EXERCISE MATERIALS:
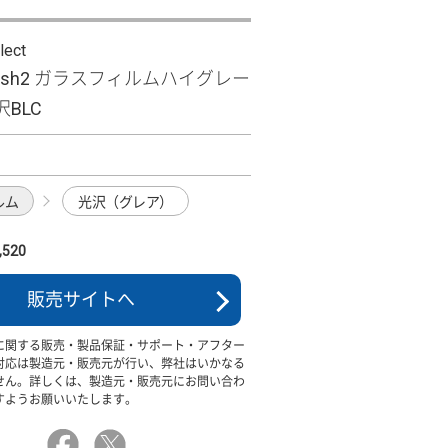
lect
 wish2 ガラスフィルムハイグレー
BLC
ルム
光沢（グレア）
520
販売サイトへ
に関する販売・製品保証・サポート・アフター
対応は製造元・販売元が行い、弊社はいかなる
せん。詳しくは、製造元・販売元にお問い合わ
すようお願いいたします。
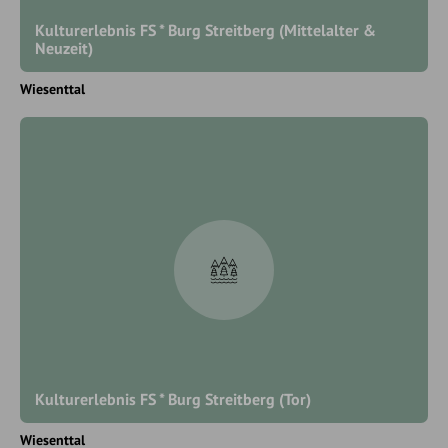
Kulturerlebnis FS * Burg Streitberg (Mittelalter &
Neuzeit)
Wiesenttal
Kulturerlebnis FS * Burg Streitberg (Tor)
Wiesenttal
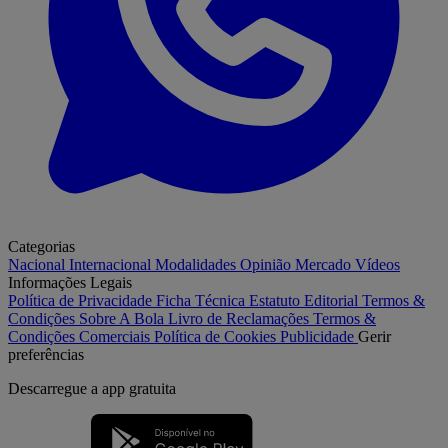
Categorias
Nacional
Internacional
Modalidades
Opinião
Mercado
Vídeos
Informações Legais
Política de Privacidade
Ficha Técnica
Estatuto Editorial
Termos &
Condições
Sobre A Bola
Livro de Reclamações
Termos &
Condições Comerciais
Política de Cookies
Publicidade
Gerir
preferências
Descarregue a
app gratuita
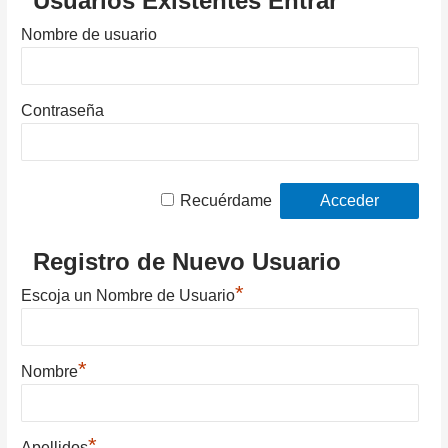
Usuarios Existentes Entrar
Nombre de usuario
Contraseña
Recuérdame
Registro de Nuevo Usuario
*
Escoja un Nombre de Usuario
*
Nombre
*
Apellidos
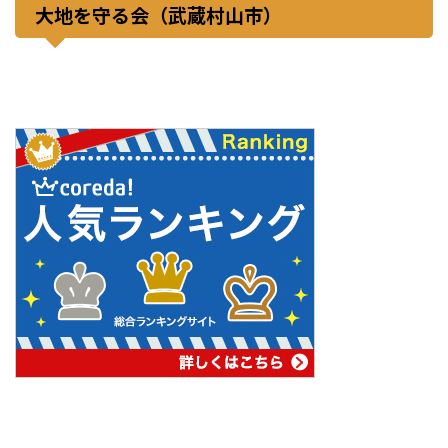
大地を守る会（武蔵村山市）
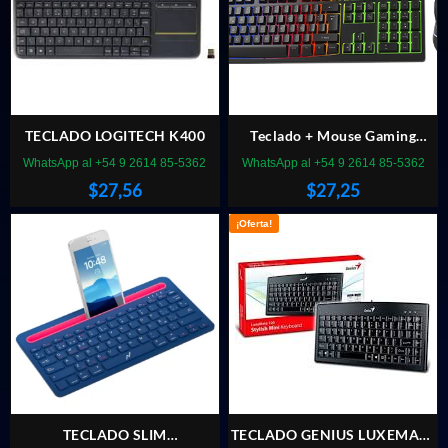
TECLADO LOGITECH K400
Teclado + Mouse Gaming
XTECH ANTEC XTK-531S
WhatsApp al +54 9 2614 85-5362
WhatsApp al +54 9 2614 85-5362
$
27,56
$
27,25
¡Oferta!
TECLADO SLIM
TECLADO GENIUS LUXEMATE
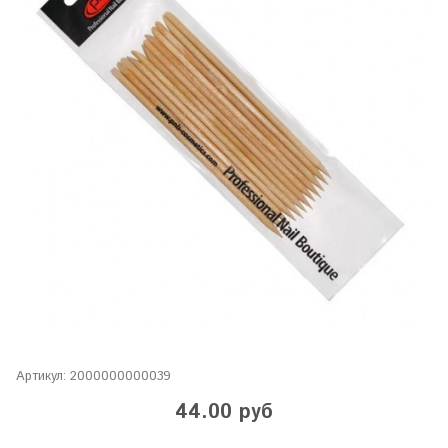
Артикул:
2000000000039
44.00 руб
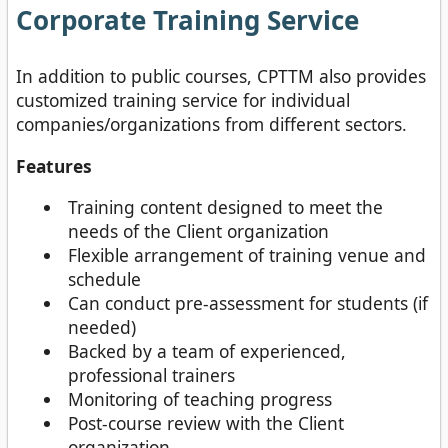
Corporate Training Service
In addition to public courses, CPTTM also provides
customized training service for individual
companies/organizations from different sectors.
Features
Training content designed to meet the
needs of the Client organization
Flexible arrangement of training venue and
schedule
Can conduct pre-assessment for students (if
needed)
Backed by a team of experienced,
professional trainers
Monitoring of teaching progress
Post-course review with the Client
organization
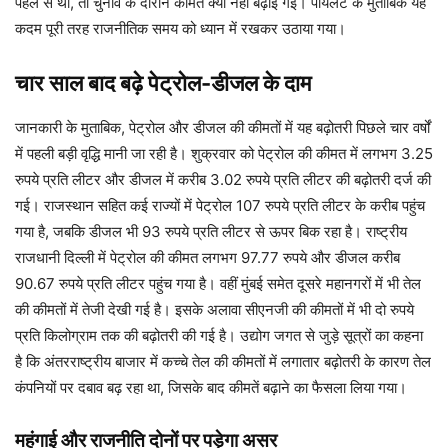
पहले से था, तो चुनाव के दौरान कीमतें क्यों नहीं बढ़ाई गईं। पायलट के मुताबिक यह
कदम पूरी तरह राजनीतिक समय को ध्यान में रखकर उठाया गया।
चार साल बाद बढ़े पेट्रोल-डीजल के दाम
जानकारी के मुताबिक, पेट्रोल और डीजल की कीमतों में यह बढ़ोतरी पिछले चार वर्षों
में पहली बड़ी वृद्धि मानी जा रही है। शुक्रवार को पेट्रोल की कीमत में लगभग 3.25
रुपये प्रति लीटर और डीजल में करीब 3.02 रुपये प्रति लीटर की बढ़ोतरी दर्ज की
गई। राजस्थान सहित कई राज्यों में पेट्रोल 107 रुपये प्रति लीटर के करीब पहुंच
गया है, जबकि डीजल भी 93 रुपये प्रति लीटर से ऊपर बिक रहा है। राष्ट्रीय
राजधानी दिल्ली में पेट्रोल की कीमत लगभग 97.77 रुपये और डीजल करीब
90.67 रुपये प्रति लीटर पहुंच गया है। वहीं मुंबई समेत दूसरे महानगरों में भी तेल
की कीमतों में तेजी देखी गई है। इसके अलावा सीएनजी की कीमतों में भी दो रुपये
प्रति किलोग्राम तक की बढ़ोतरी की गई है। उद्योग जगत से जुड़े सूत्रों का कहना
है कि अंतरराष्ट्रीय बाजार में कच्चे तेल की कीमतों में लगातार बढ़ोतरी के कारण तेल
कंपनियों पर दबाव बढ़ रहा था, जिसके बाद कीमतें बढ़ाने का फैसला लिया गया।
महंगाई और राजनीति दोनों पर पड़ेगा असर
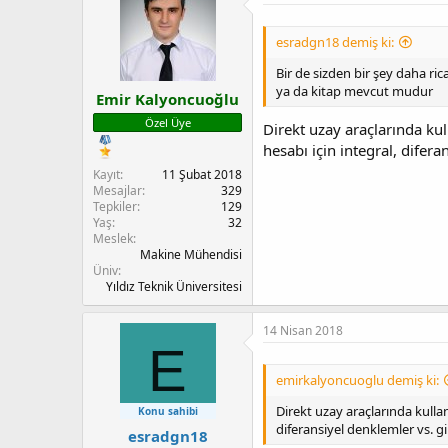
esradgn18 demiş ki:
Bir de sizden bir şey daha ri
ya da kitap mevcut mudur
Emir Kalyoncuoğlu
Özel Üye
Direkt uzay araçlarında kul
hesabı için integral, difer
Kayıt
11 Şubat 2018
Mesajlar
329
Tepkiler
129
Yaş
32
Meslek
Makine Mühendisi
Üniv
Yıldız Teknik Üniversitesi
14 Nisan 2018
E
emirkalyoncuoglu demiş ki:
Direkt uzay araçlarında kulla
Konu sahibi
diferansiyel denklemler vs. 
esradgn18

ACTION ITEM: Write out all the entries precisely as given, omitting each image.

OUTPUT OF THE EXERCISE:
lect
 wish2 ガラスフィルムハイグレー
BLC
ルム
光沢（グレア）
520
販売サイトへ
に関する販売・製品保証・サポート・アフター
対応は製造元・販売元が行い、弊社はいかなる
せん。詳しくは、製造元・販売元にお問い合わ
すようお願いいたします。
Kulturerlebnis FS * Burg Streitberg (Mittelalter &
Neuzeit)
Wiesenttal
Kulturerlebnis FS * Burg Streitberg (Tor)
Wiesenttal
Categorias
Nacional
Internacional
Modalidades
Opinião
Mercado
Vídeos
Informações Legais
Política de Privacidade
Ficha Técnica
Estatuto Editorial
Termos &
Condições
Sobre A Bola
Livro de Reclamações
Termos &
Condições Comerciais
Política de Cookies
Publicidade
Gerir
preferências
Descarregue a
app gratuita
Usuarios Existentes Entrar
Nombre de usuario
Contraseña
Recuérdame
Registro de Nuevo Usuario
*
Escoja un Nombre de Usuario
*
Nombre
*
Apellidos
大地を守る会（武蔵村山市）
TECLADO LOGITECH K400
Teclado + Mouse Gaming
XTECH ANTEC XTK-531S
WhatsApp al +54 9 2614 85-5362
WhatsApp al +54 9 2614 85-5362
$
27,56
$
27,25
¡Oferta!
TECLADO SLIM
TECLADO GENIUS LUXEMATE
Артикул:
2000000000039
44.00 руб
Corporate Training Service
In addition to public courses, CPTTM also provides
customized training service for individual
companies/organizations from different sectors.
Features
Training content designed to meet the
needs of the Client organization
Flexible arrangement of training venue and
schedule
Can conduct pre-assessment for students (if
needed)
Backed by a team of experienced,
professional trainers
Monitoring of teaching progress
Post-course review with the Client
organization
पहले से था, तो चुनाव के दौरान कीमतें क्यों नहीं बढ़ाई गईं। पायलट के मुताबिक यह
कदम पूरी तरह राजनीतिक समय को ध्यान में रखकर उठाया गया।
चार साल बाद बढ़े पेट्रोल-डीजल के दाम
जानकारी के मुताबिक, पेट्रोल और डीजल की कीमतों में यह बढ़ोतरी पिछले चार वर्षों
में पहली बड़ी वृद्धि मानी जा रही है। शुक्रवार को पेट्रोल की कीमत में लगभग 3.25
रुपये प्रति लीटर और डीजल में करीब 3.02 रुपये प्रति लीटर की बढ़ोतरी दर्ज की
गई। राजस्थान सहित कई राज्यों में पेट्रोल 107 रुपये प्रति लीटर के करीब पहुंच
गया है, जबकि डीजल भी 93 रुपये प्रति लीटर से ऊपर बिक रहा है। राष्ट्रीय
राजधानी दिल्ली में पेट्रोल की कीमत लगभग 97.77 रुपये और डीजल करीब
90.67 रुपये प्रति लीटर पहुंच गया है। वहीं मुंबई समेत दूसरे महानगरों में भी तेल
की कीमतों में तेजी देखी गई है। इसके अलावा सीएनजी की कीमतों में भी दो रुपये
प्रति किलोग्राम तक की बढ़ोतरी की गई है। उद्योग जगत से जुड़े सूत्रों का कहना
है कि अंतरराष्ट्रीय बाजार में कच्चे तेल की कीमतों में लगातार बढ़ोतरी के कारण तेल
कंपनियों पर दबाव बढ़ रहा था, जिसके बाद कीमतें बढ़ाने का फैसला लिया गया।
महंगाई और राजनीति दोनों पर पड़ेगा असर
esradgn18 demiş ki:
Bir de sizden bir şey daha ri
ya da kitap mevcut mudur
Emir Kalyoncuoğlu
Özel Üye
Direkt uzay araçlarında kul
hesabı için integral, difer
Kayıt
11 Şubat 2018
Mesajlar
329
Tepkiler
129
Yaş
32
Meslek
Makine Mühendisi
Üniv
Yıldız Teknik Üniversitesi
14 Nisan 2018
E
emirkalyoncuoglu demiş ki:
Direkt uzay araçlarında kulla
Konu sahibi
diferansiyel denklemler vs. 
esradgn18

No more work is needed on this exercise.